(Records excerpted from a collection):
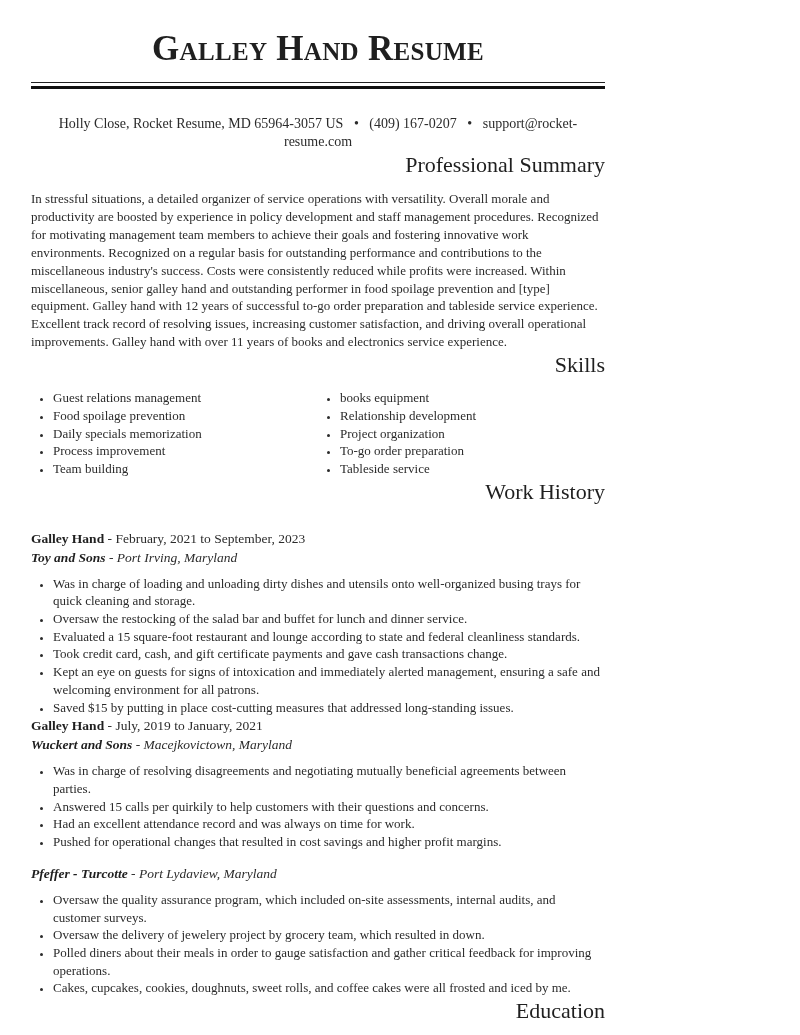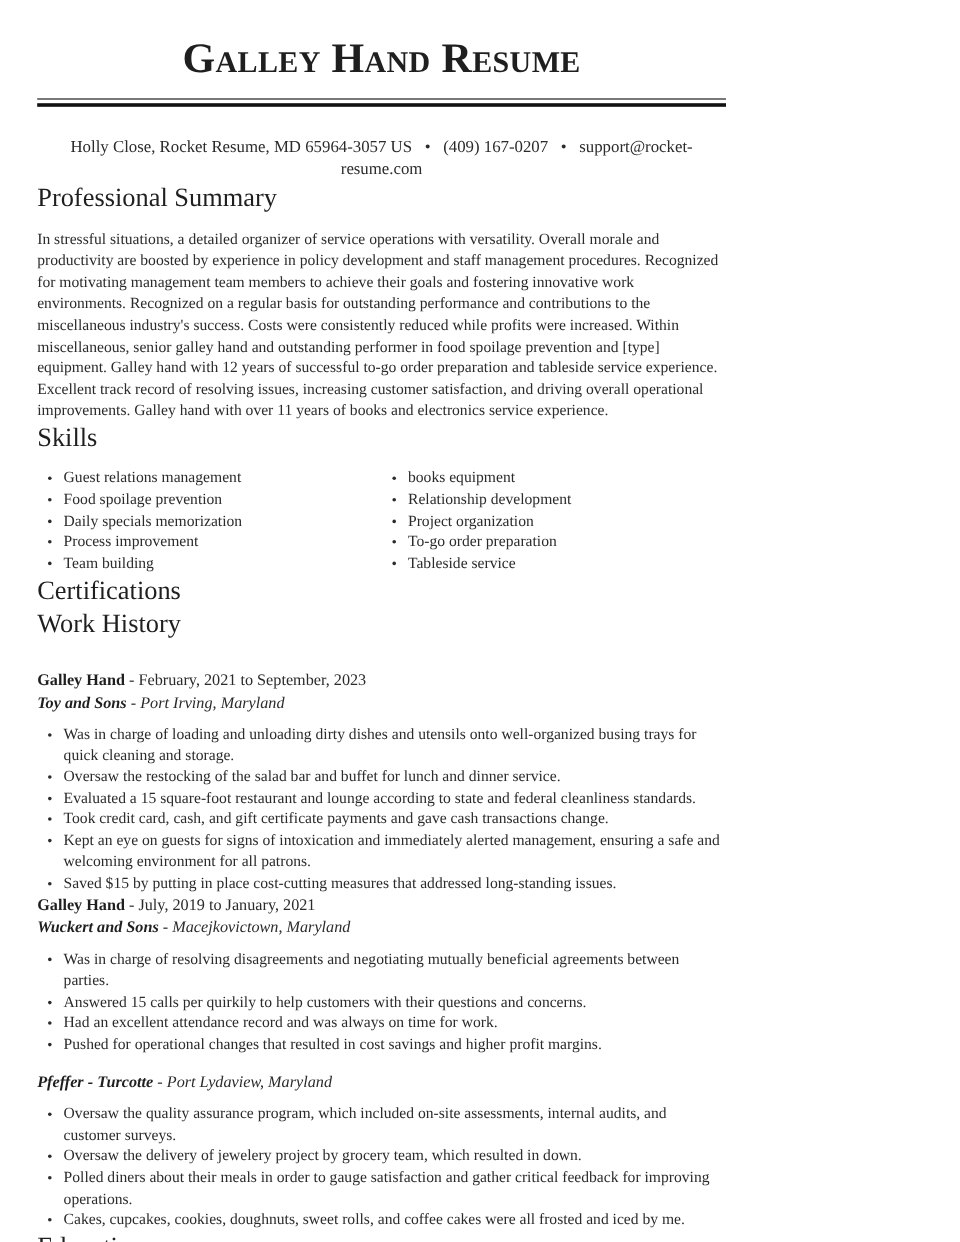--- a/index.html
+++ b/index.html
@@ -53,20 +53,21 @@
     .contact .sep {
       display: inline-block;
       margin: 0 7px;
     }
     h2.section {
       font-weight: normal;
       font-size: 22px;
       color: #1f1f1f;
       margin: 0;
       line-height: 28px;
+      text-align: right;
     }
     .summary-title { margin-top: 30px; }
     .summary {
       font-size: 13px;
       line-height: 17.9px;
       margin: 11px 0 0 0;
       color: #2b2b2b;
     }
     .skills-title { margin-top: 13px; }
     .skills {
@@ -138,21 +139,20 @@
     </ul>
     <ul>
       <li>books equipment</li>
       <li>Relationship development</li>
       <li>Project organization</li>
       <li>To-go order preparation</li>
       <li>Tableside service</li>
     </ul>
   </div>
 
-  <h2 class="section cert-title">Certifications</h2>
 
   <h2 class="section work-title">Work History</h2>
 
   <div class="job job1">
     <div class="job-head">
       <b>Galley Hand</b><span> - February, 2021 to September, 2023</span>
     </div>
     <div class="job-company">
       <b>Toy and Sons</b><span> - Port Irving, Maryland</span>
     </div>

(Work request): In your copy of the entries above, leave out the pictures and keep every word exact.

(Solution for this exercise):
--- a/index.html
+++ b/index.html
@@ -53,20 +53,21 @@
     .contact .sep {
       display: inline-block;
       margin: 0 7px;
     }
     h2.section {
       font-weight: normal;
       font-size: 22px;
       color: #1f1f1f;
       margin: 0;
       line-height: 28px;
+      text-align: right;
     }
     .summary-title { margin-top: 30px; }
     .summary {
       font-size: 13px;
       line-height: 17.9px;
       margin: 11px 0 0 0;
       color: #2b2b2b;
     }
     .skills-title { margin-top: 13px; }
     .skills {
@@ -138,21 +139,20 @@
     </ul>
     <ul>
       <li>books equipment</li>
       <li>Relationship development</li>
       <li>Project organization</li>
       <li>To-go order preparation</li>
       <li>Tableside service</li>
     </ul>
   </div>
 
-  <h2 class="section cert-title">Certifications</h2>
 
   <h2 class="section work-title">Work History</h2>
 
   <div class="job job1">
     <div class="job-head">
       <b>Galley Hand</b><span> - February, 2021 to September, 2023</span>
     </div>
     <div class="job-company">
       <b>Toy and Sons</b><span> - Port Irving, Maryland</span>
     </div>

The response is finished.